Air pressure


Our guests are complaining about the aggravations of air travel, with its tedious security screening and delays. News of an indignity suffered by a woman in Orlando Airport has added fuel to their grumbling. This hapless female was “randomly” selected for a pat-down search, it being pure coincidence that her bosom resembled a dead-heat in a Zeppelin race (see picture). She claims that the two male security guards who engaged in this impropriety had previously been ogling her chest. I find her story entirely credible and hope that the guilty men are tarred and feathered by a feminist lynch mob. 

Big breasts are only a cause for suspicion when the passenger is a male transvestite who might be carrying contraband in his empty bra cups. Even in such cases, it should be possible to detect the subterfuge without squeezing the dubious extrusions. To cop a feel of a woman’s jahoobies on the pretext of a security check is the act of a villain. My friend Smacker Ramrod, the circus vet, said that he never even thought of touching a woman’s breasts until he had (a) bought her dinner, (b) told her she was beautiful, and (c) shown her the scar he got from being bitten by a horse he was examining. I should imagine that Smacker would have refused to give that woman a pat-down search if she had implored him to do so with moist eyes. 

Now I don’t need to tell you that the upsurge in airport security has been prompted by the threat of suicide terrorism. Only last Christmas, a young hooligan from Nigeria attempted to bring down a jet by creating an explosion in his underpants. A consequence of this climate of fear is that airlines have become extremely wary of passengers doing anything out of the ordinary. On a recent internal flight in Russia, a 23-year-old man emerged naked from a toilet and skipped gaily down the aisle. Who knows why he did it. As a former circus ape, I have observed that humans sometimes indulge strange whims on the spur of the moment. Psychologists will no doubt find an explanation linked to abnormal activity in the frontal lobes of the brain. 

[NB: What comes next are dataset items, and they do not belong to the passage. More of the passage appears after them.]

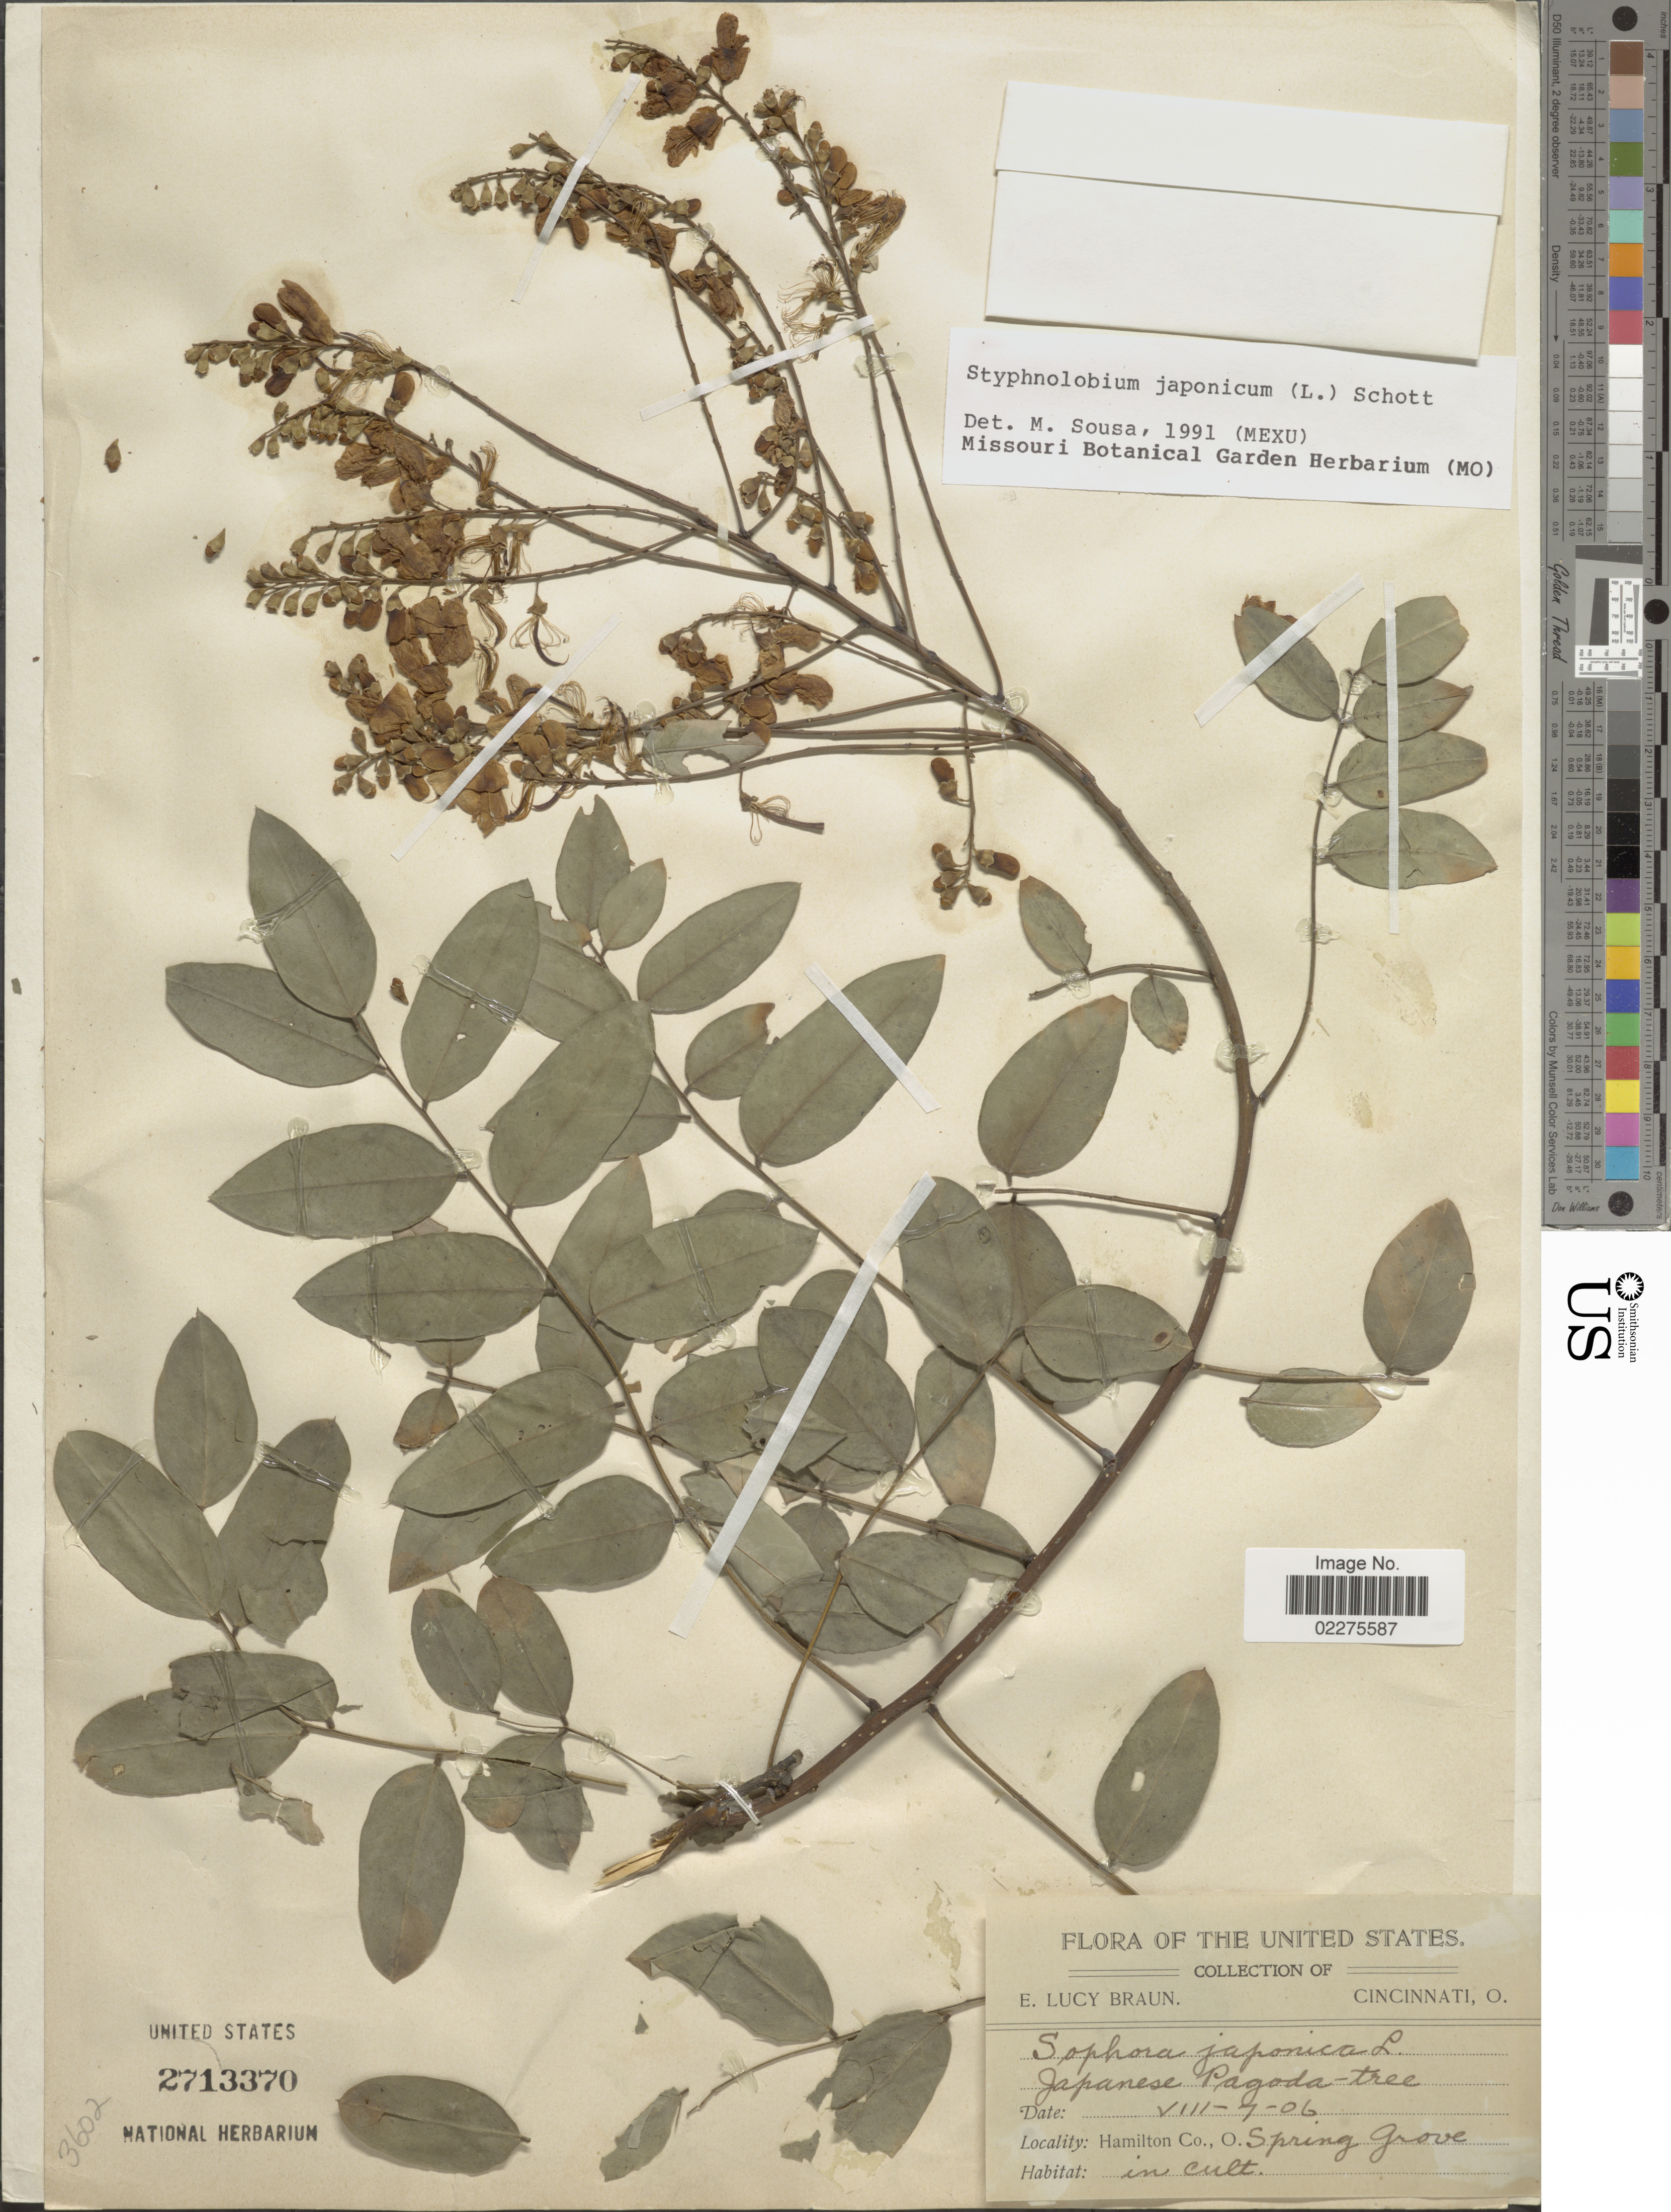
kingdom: Plantae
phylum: Tracheophyta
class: Magnoliopsida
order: Fabales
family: Fabaceae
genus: Styphnolobium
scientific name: Styphnolobium japonicum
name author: (L.) Schott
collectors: E. L. Braun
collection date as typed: Transcribed d/m/y: 7/8/06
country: United States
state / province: Ohio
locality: Hamilton Co. Spring Grove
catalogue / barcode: US 2713370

Whatever the reason for his peculiar stunt, common sense should have told the cabin crew that he posed no threat. A naked man has limited options for concealing a deadly weapon on his person. No stick of dynamite was protruding from his rectum. Yet the flight attendants pounced on him while passengers cowered in fear, prompting the pilots to make an emergency landing in Vladivostok. 

I am actually surprised that no entrepreneur has set up a nudist airline, whose passengers could be whisked swiftly through security without the usual hoo-hah. It would definitely be the safest form of air travel – I can’t imagine any member of Al Qaeda boarding a flight on which a woman might laugh at his knob or throw a tampon in his face. I must mention this idea to Sir Richard Branson, who in spite of his beard is no fan of bin Laden. He is allegedly rather partial to naked ladies, though.